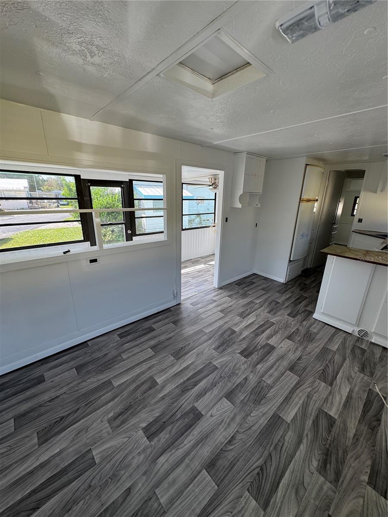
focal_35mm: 14
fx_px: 209
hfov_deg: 85.7
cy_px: 258
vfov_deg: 102.1
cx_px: 194
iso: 40
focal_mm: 2.22
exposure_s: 1/237
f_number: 2.2
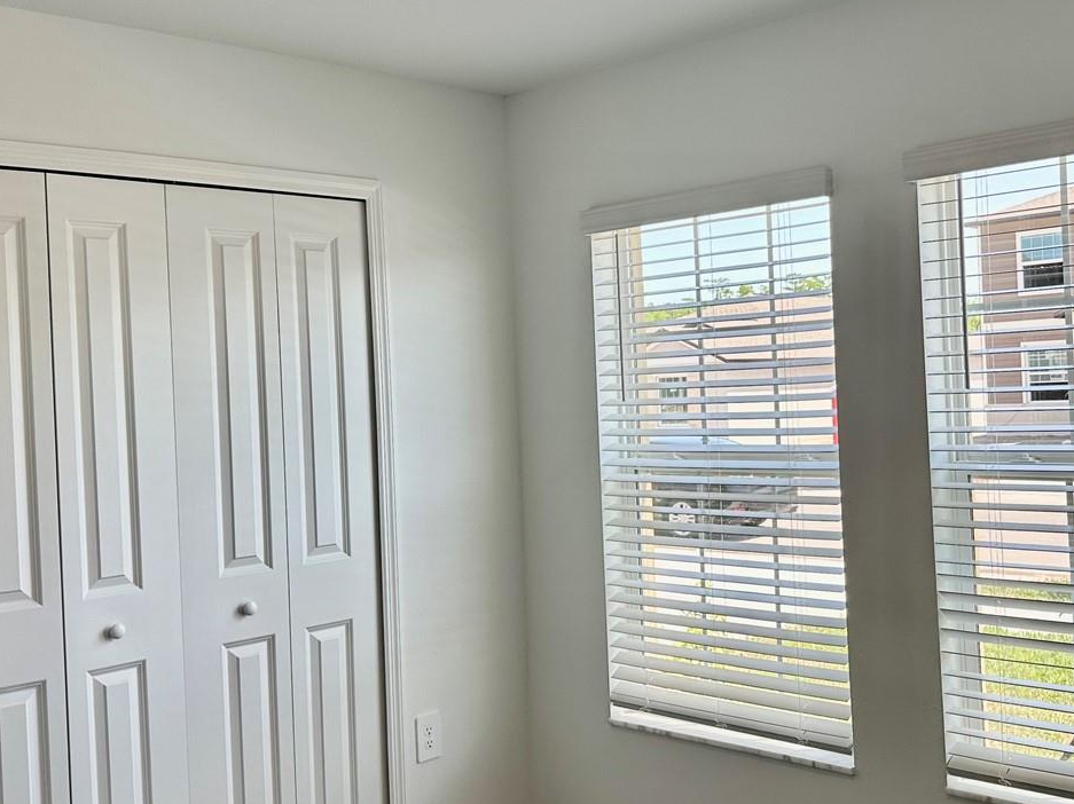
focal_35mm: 41
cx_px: 703
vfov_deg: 35.1
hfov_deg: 45.2
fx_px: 1272
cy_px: 385
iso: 80
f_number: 1.78
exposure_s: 1/414
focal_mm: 6.86
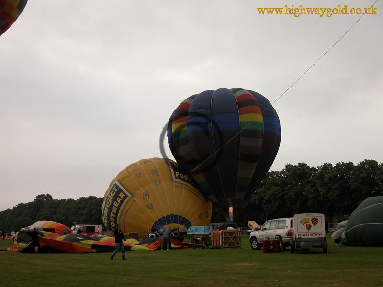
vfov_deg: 22.6
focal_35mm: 65
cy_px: 144
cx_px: 192
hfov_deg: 29.8
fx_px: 719
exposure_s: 1/98.8
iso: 100
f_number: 3.6
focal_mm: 16.8
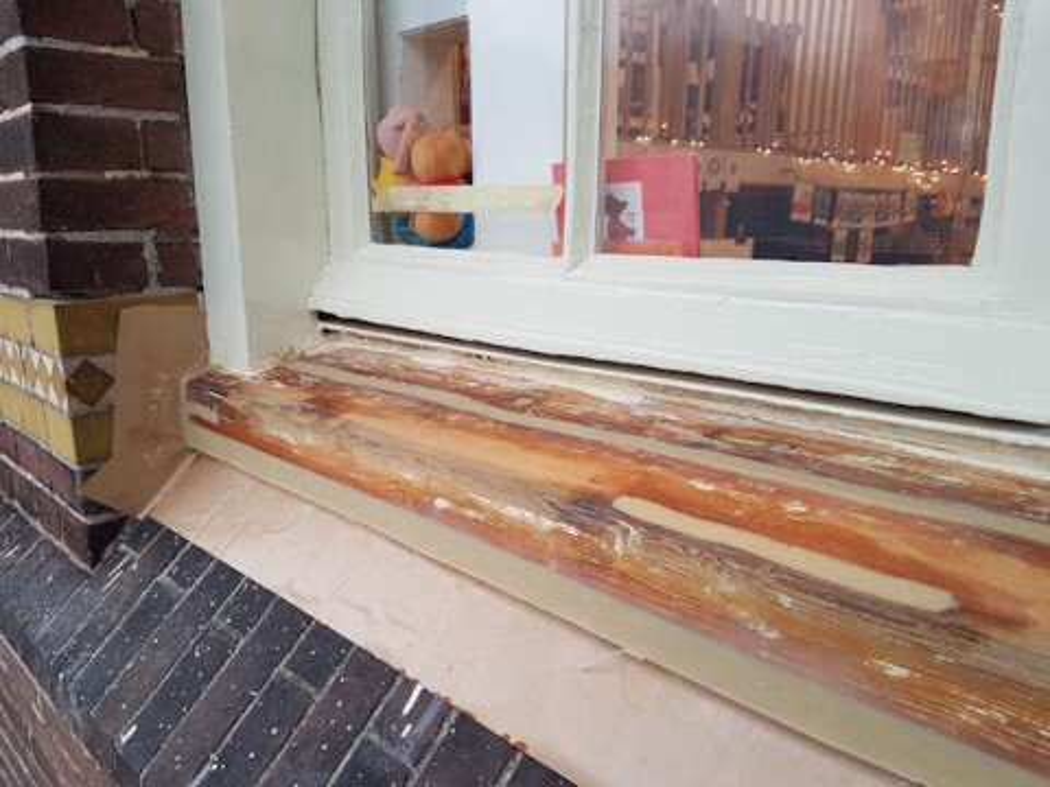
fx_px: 789
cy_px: 394
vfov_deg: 53.1
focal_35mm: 26
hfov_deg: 67.3
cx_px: 525
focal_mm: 4.2
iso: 40
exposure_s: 1/50
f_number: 1.7
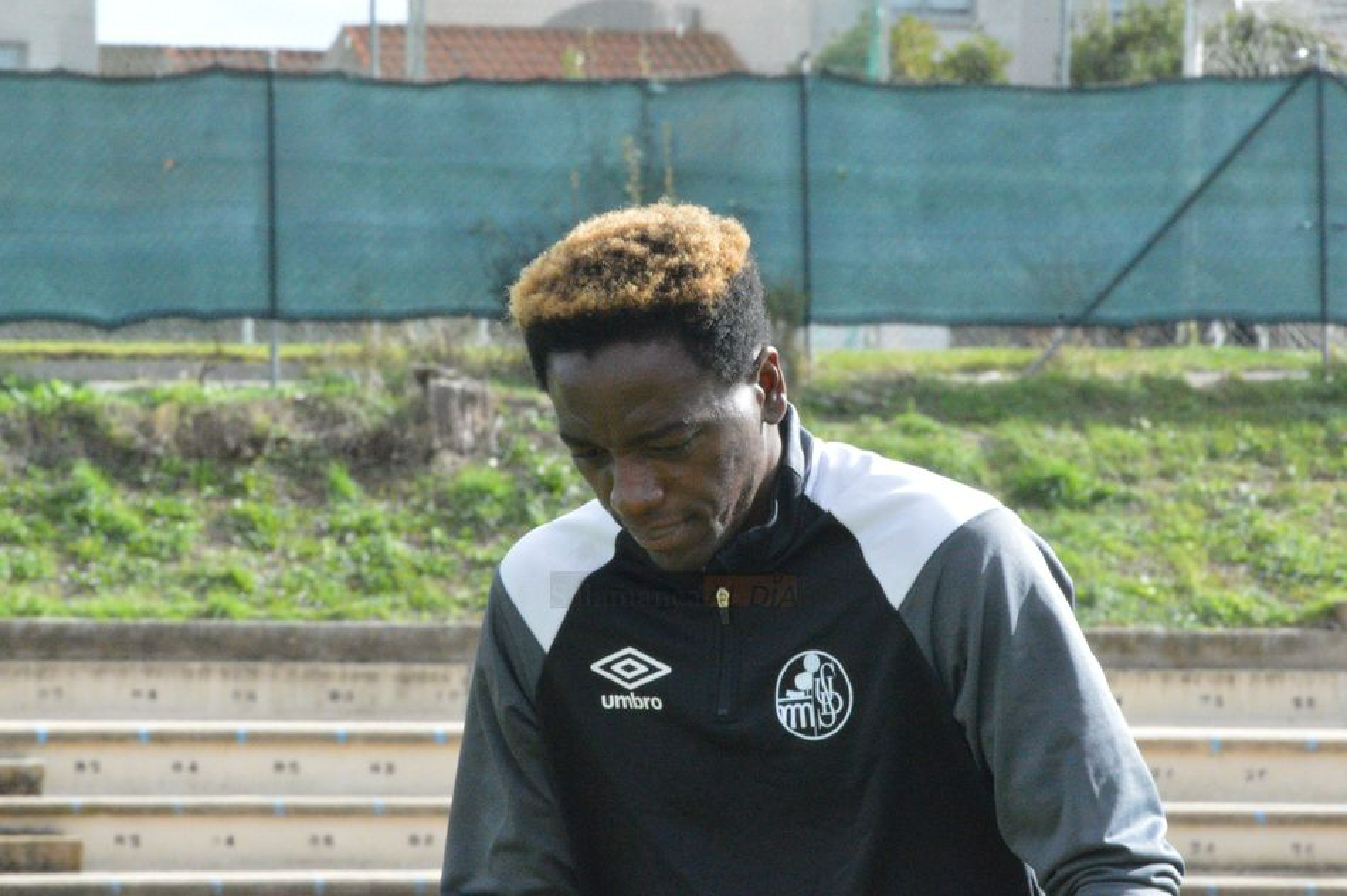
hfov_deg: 4.6
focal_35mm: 450
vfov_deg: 3.1
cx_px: 674
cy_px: 448
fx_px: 16825
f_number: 40
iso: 6400
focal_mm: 300
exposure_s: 1/320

----------

Task instructions:
Write the listing out exactly, apart from its pictures.

Exercise response:
focal_35mm: 14
fx_px: 209
hfov_deg: 85.7
cy_px: 258
vfov_deg: 102.1
cx_px: 194
iso: 40
focal_mm: 2.22
exposure_s: 1/237
f_number: 2.2
focal_35mm: 41
cx_px: 703
vfov_deg: 35.1
hfov_deg: 45.2
fx_px: 1272
cy_px: 385
iso: 80
f_number: 1.78
exposure_s: 1/414
focal_mm: 6.86
vfov_deg: 22.6
focal_35mm: 65
cy_px: 144
cx_px: 192
hfov_deg: 29.8
fx_px: 719
exposure_s: 1/98.8
iso: 100
f_number: 3.6
focal_mm: 16.8
fx_px: 789
cy_px: 394
vfov_deg: 53.1
focal_35mm: 26
hfov_deg: 67.3
cx_px: 525
focal_mm: 4.2
iso: 40
exposure_s: 1/50
f_number: 1.7
hfov_deg: 4.6
focal_35mm: 450
vfov_deg: 3.1
cx_px: 674
cy_px: 448
fx_px: 16825
f_number: 40
iso: 6400
focal_mm: 300
exposure_s: 1/320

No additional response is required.